Universities should take tips on customer service from the retail industry and install Ikea-style suggestion boxes to encourage more students to complain.
The suggestion was made by a marketing lecturer at Northumbria University, who said more had to be done to overcome cultural barriers and encourage foreign students to air their grievances.
David Hart, who interviewed 150 East Asian students to find out how they complain, said universities must be open to criticism if they want to maintain the lucrative flow of students from overseas.
His study, carried out as part of his PhD, found that students from China and other East Asian countries are shedding their inhibitions about complaining.

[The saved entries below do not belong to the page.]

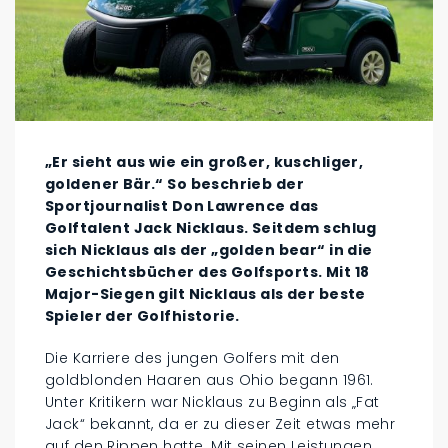
„Er sieht aus wie ein großer, kuschliger,
goldener Bär.“ So beschrieb der
Sportjournalist Don Lawrence das
Golftalent Jack Nicklaus. Seitdem schlug
sich Nicklaus als der „golden bear“ in die
Geschichtsbücher des Golfsports. Mit 18
Major-Siegen gilt Nicklaus als der beste
Spieler der Golfhistorie.
Die Karriere des jungen Golfers mit den
goldblonden Haaren aus Ohio begann 1961.
Unter Kritikern war Nicklaus zu Beginn als „Fat
Jack“ bekannt, da er zu dieser Zeit etwas mehr
auf den Rippen hatte. Mit seinen Leistungen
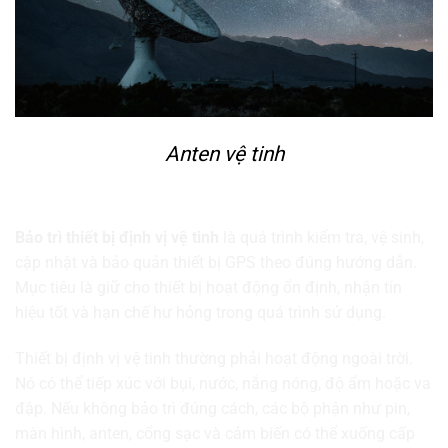
Anten vệ tinh
Bảo trì thiết bị định vị vệ tinh là gì?
Bảo trì thiết bị định vị vệ tinh
là quá trình kiểm tra, vệ sinh,
cập nhật và bảo quản thiết bị GPS theo đúng hướng dẫn.
Mục tiêu là giữ cho thiết bị hoạt động ổn định, nhận tín
hiệu tốt và hạn chế hư hỏng trong quá trình sử dụng.
Thiết bị định vị vệ tinh thường phải hoạt động ngoài trời.
Nó có thể tiếp xúc với bụi, nước, nắng nóng, độ ẩm hoặc va
đập. Nếu không bảo trì đúng cách, các bộ phận như pin,
màn hình, anten, cổng sạc và cảm biến có thể xuống cấp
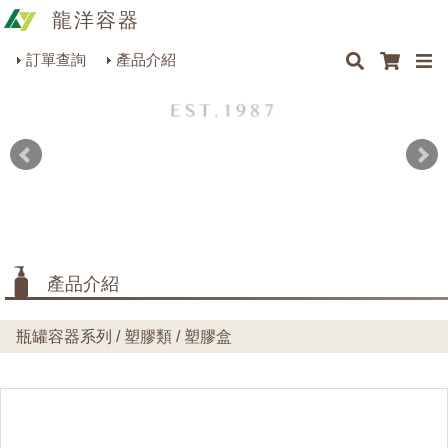
龍洋容器
×
×
×
最新消息
Q&A
關於我們
聯絡我們
瓶罐容器系列
訂單查詢
產品介紹
商品搜尋
包裝材料系列
烘焙器皿系列
餐飲器具系列
生活雜貨系列
理化儀器系列
產品介紹
美容用品系列
瓶罐容器系列 / 塑膠類 / 塑膠盒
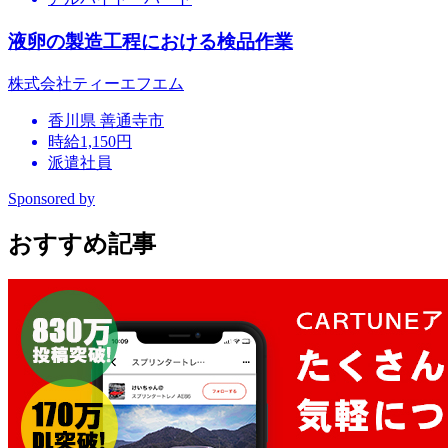
液卵の製造工程における検品作業
株式会社ティーエフエム
香川県 善通寺市
時給1,150円
派遣社員
Sponsored by
おすすめ記事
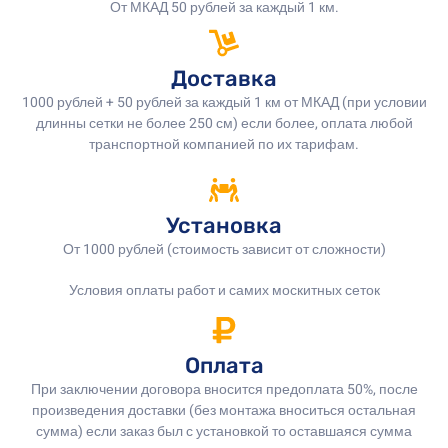
От МКАД 50 рублей за каждый 1 км.
Доставка
1000 рублей + 50 рублей за каждый 1 км от МКАД (при условии
длинны сетки не более 250 см) если более, оплата любой
транспортной компанией по их тарифам.
Установка
От 1000 рублей (стоимость зависит от сложности)
Условия оплаты работ и самих москитных сеток
Оплата
При заключении договора вносится предоплата 50%, после
произведения доставки (без монтажа вноситься остальная
сумма) если заказ был с установкой то оставшаяся сумма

Dr Hart argues that this development is down to the large sums of money they pay to study in the UK, the fact they are shelling out more than their British peers, and the risks they take travelling thousands of miles to attend universities here.
However, they are more likely to complain in writing to avoid face-to-face confrontations, and still harbour fears that doing so could result in their tutors marking them down.
A frequent source of complaints by students from East Asia was contact hours, he said.
They are often used to 30 hours of supervised study a week in their own countries, far more than they usually get here, despite the high fees they pay, Dr Hart said.
The study also analysed how they prefer to make their complaints known.
It concluded that students from China were most comfortable putting their criticisms in writing.
"In China in particular, lecturers have such high status that approaching them and being critical is very much a no-no," Dr Hart said.
"One option to get around this might be an anonymous suggestion box, although clearly how appropriate that is depends on the nature of the problem.
"But there's a need for greater clarity, so perhaps we could learn from the world of retail."
With the UK higher education sector increasingly reliant on fee income from overseas students, Dr Hart said universities should take his findings seriously.
"There are approximately 70,000 East Asian students in the UK, and we are increasingly in competition with other English-speaking countries to keep hold of them.
"There's a need to understand how they react to bad experiences," he said.